Hab dann in DxDiag nachgeschaut und wenn ich dort unter Directplay TCP/IP teste kommt Fehlermeldung:
"DirectPlay-Testergebnisse: Abbruch in 9 (Sitzung wird erstellt): HRESULT = 0x80158185 (Fehlercode)"

Ich hab directx 9.0 (schon einmal reinstalled), WinXP pro, hab auch schon des spiel gepatched und neu installiert (bin mir aber sicher dass es an DX liegt)...

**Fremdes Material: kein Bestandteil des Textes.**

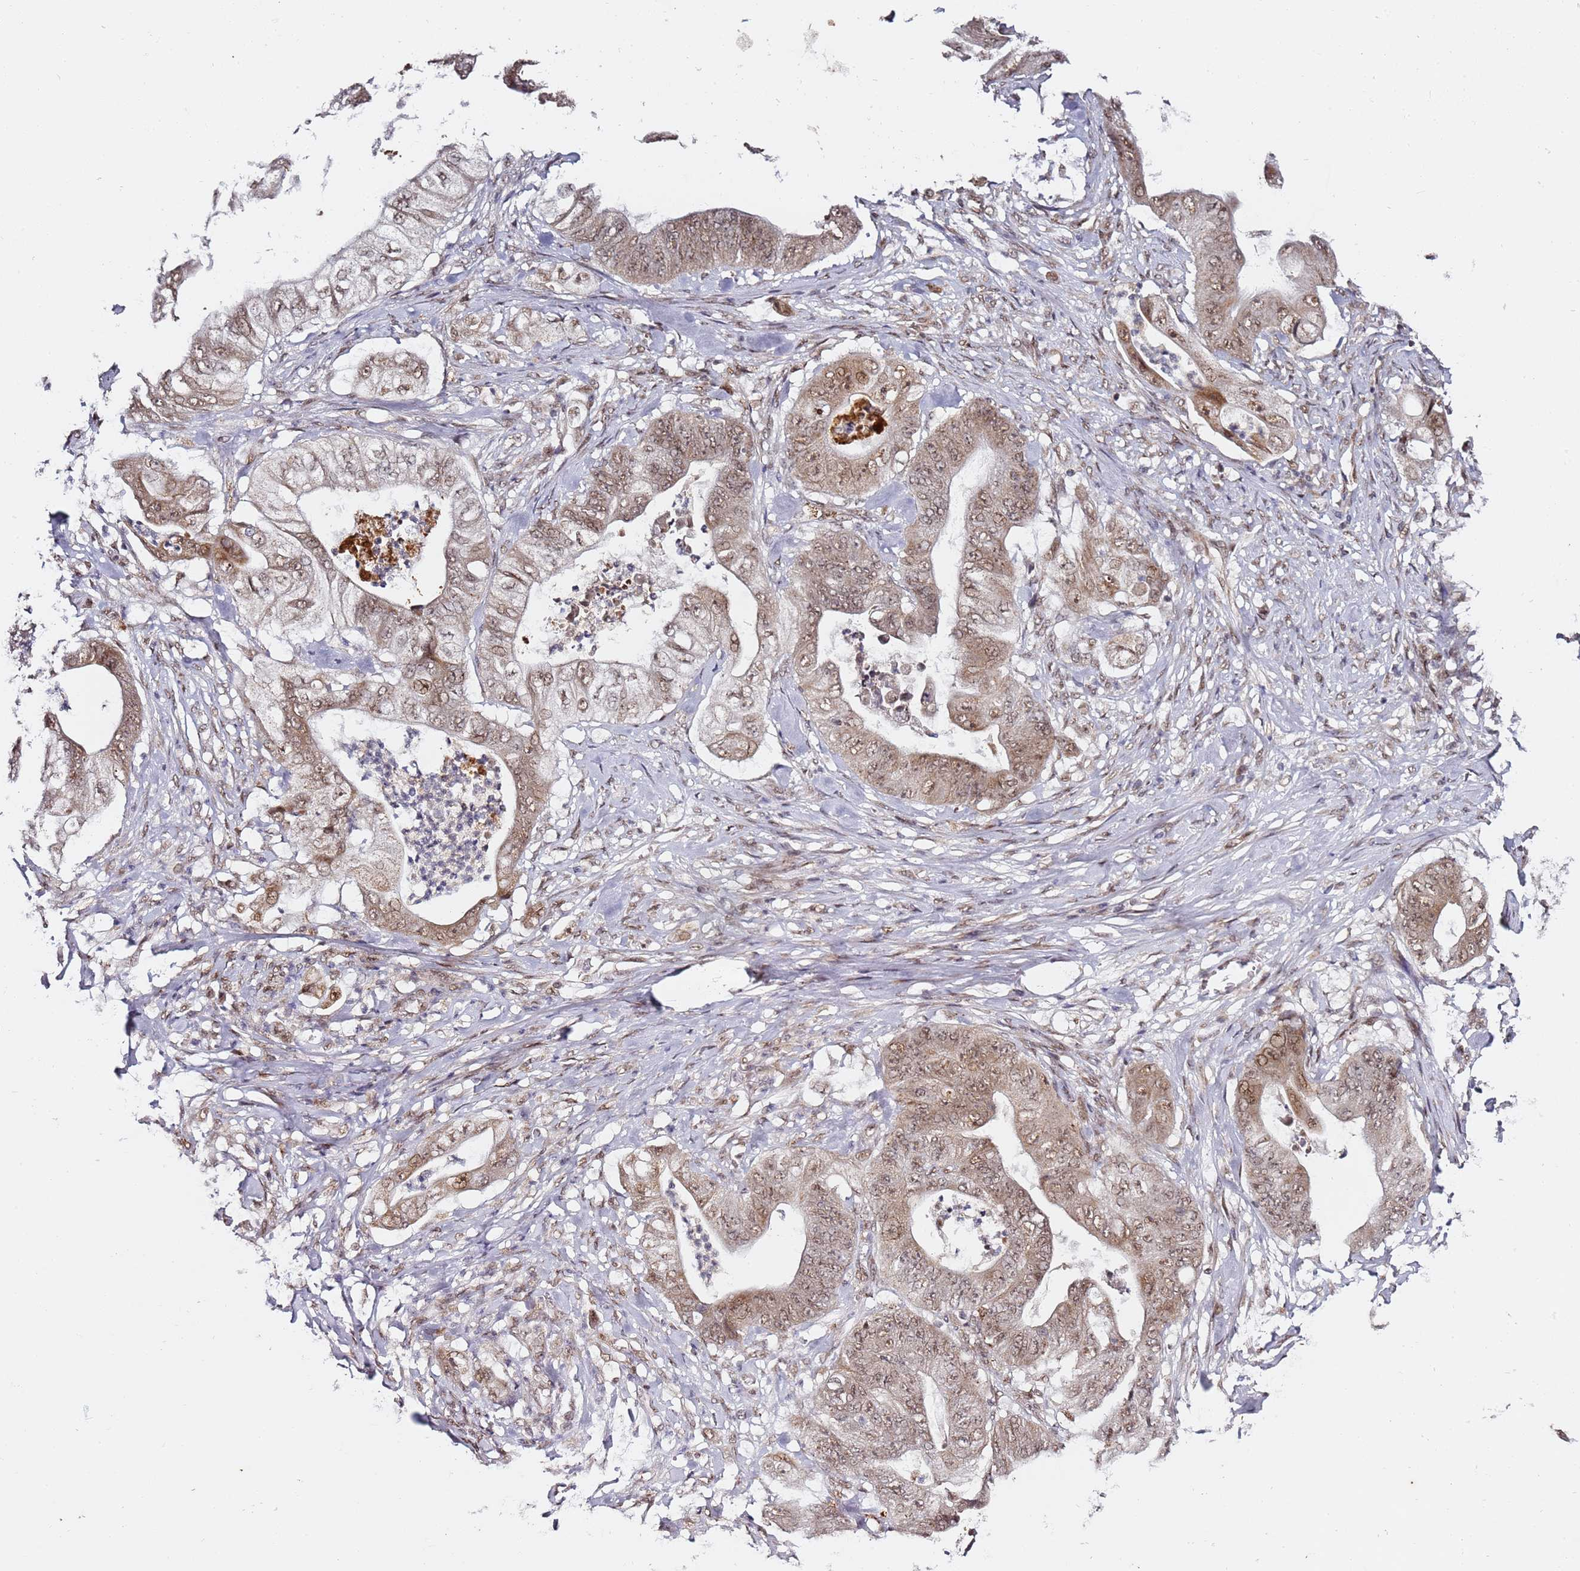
{"staining": {"intensity": "moderate", "quantity": ">75%", "location": "cytoplasmic/membranous,nuclear"}, "tissue": "stomach cancer", "cell_type": "Tumor cells", "image_type": "cancer", "snomed": [{"axis": "morphology", "description": "Adenocarcinoma, NOS"}, {"axis": "topography", "description": "Stomach"}], "caption": "Moderate cytoplasmic/membranous and nuclear expression is seen in approximately >75% of tumor cells in stomach cancer (adenocarcinoma).", "gene": "TP53AIP1", "patient": {"sex": "female", "age": 73}}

Kennt jemand des Problem und ne Lösung?
Des is bei mir nämlich nich schon seit immer sondern nach dem ersten LAN-Game mit Dungeon Siege (da muss wohl was kaputt gegnagen sein).

Und was mach ich mit dem Fehlercode? Wo krieg ich da nähere Infos oda n troubleshooting?

Danke im voraus

MrMista


----------



## wackelpudding (22. Januar 2003)

nähere informationen bekommst du meines wissens aus der log-datei, die du mit DxDiag erstellen kannst [&raquo;alle informationen speichern...&laquo; – vorher die test durchführen. ]. da sollte dann auch was zur problem-behebung dabei stehen.


----------



## Mr.Mista (22. Januar 2003)

Da steht leider nur des drin:
DirectPlay Test Result: Failure at step 9 (Creating Session): HRESULT = 0x80158185 (error code)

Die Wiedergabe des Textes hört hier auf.